Multi-lateral interactions among microbe, plant and environment make it very challenging to make predictions on disease outbreaks in the field. In natural environments, several factors such as microbe community, pathogen genome, plant genome [110], soil environments [112], and climate conditions can all contribute to disease development. It is desirable to develop prediction models with the capacity to integrate all of the information to make precise forecasting. Recently, AI and big data methods have been used to study disease factors and to manage disease in the field [166].

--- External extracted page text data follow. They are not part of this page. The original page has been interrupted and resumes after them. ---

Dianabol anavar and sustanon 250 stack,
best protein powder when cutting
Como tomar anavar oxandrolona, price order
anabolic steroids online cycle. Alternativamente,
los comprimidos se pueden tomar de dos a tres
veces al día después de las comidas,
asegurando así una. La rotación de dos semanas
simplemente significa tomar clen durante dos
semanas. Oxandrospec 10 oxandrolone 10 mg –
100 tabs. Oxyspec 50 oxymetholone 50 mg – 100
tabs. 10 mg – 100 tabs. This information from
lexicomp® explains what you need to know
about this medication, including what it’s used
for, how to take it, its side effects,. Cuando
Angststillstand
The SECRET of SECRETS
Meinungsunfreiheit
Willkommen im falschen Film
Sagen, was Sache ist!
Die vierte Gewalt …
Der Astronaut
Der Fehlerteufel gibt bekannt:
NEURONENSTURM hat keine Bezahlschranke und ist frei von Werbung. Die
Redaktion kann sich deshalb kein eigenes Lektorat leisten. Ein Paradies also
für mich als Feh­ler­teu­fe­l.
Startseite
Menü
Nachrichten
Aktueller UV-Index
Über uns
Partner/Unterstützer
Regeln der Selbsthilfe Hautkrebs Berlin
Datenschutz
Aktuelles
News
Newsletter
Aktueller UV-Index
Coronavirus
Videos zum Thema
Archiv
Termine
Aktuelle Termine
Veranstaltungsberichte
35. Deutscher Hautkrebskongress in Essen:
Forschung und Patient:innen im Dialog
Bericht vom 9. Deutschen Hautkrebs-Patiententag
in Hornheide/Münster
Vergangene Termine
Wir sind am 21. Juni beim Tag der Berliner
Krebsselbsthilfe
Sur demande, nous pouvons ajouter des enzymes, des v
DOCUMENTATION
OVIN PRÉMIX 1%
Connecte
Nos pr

DL has been developed in integrating environmental conditions to predict disease outbursts in the field. For example, Xiao et al. (2018) developed an LSTM model to predict the outbreak of pests (bollworm, whitefly, and jassid) and fungal disease (leaf blight) for cotton under consecutive weather conditions (e.g., maximum temperature, minimum temperature, relative humidity, and rainfall) [43]. The results indicated that the LSTM model reached a very high prediction performance, and outperformed the other three models (KNN, SVC, and RF) that did not take sequence information into account. Combining CNN and LSTM, the model used to predict the outbreak of P. dispersa (leaf rust) on wheat was also developed by Pryzant et al. (2017) [167]. In this study, 8554 observations, each of which include geology information (latitude and longitude), gross primary productivity, land surface temperature, and remote sensing data on the surface, were used to predict disease severity (on the stem, stripe, and leaf). The prediction results (with an accuracy of 76.53%) were promising for expansion with other diseases. To predict wheat yellow rust breaks, Xu et al. (2018) proposed an RNN-based model of a spatial–temporal recurrent neural network (STRNN) for agricultural emergency management [168]. In this model, time-series data (remotely sensed data) and non-time-series data (climatic, topographic, and soil data) were integrated into the spatial–temporal data vectors in STRNN. The performance of this model, by considering the data dependencies between different time points, outperformed the best baseline models of RF by 30.20%, 23.31%, and 44.52% in the evaluation indexes of MAE, MAPE, and RMSE, respectively. The outperformance of the RNN model is understandable, as baseline models ignore the fact that the dynamic features such as weather for a time span are complex multi-dimensional time series data. The high relevance of dependence between different time points is not appropriate to be fed into fixed-size networks for model training, and the dependence between input units across time needs adequate attention. With two years of data on climate and biotic stresses, we developed a DL model to forecast blackleg disease outbreak, and the accuracy reached 66% (manuscript submitted).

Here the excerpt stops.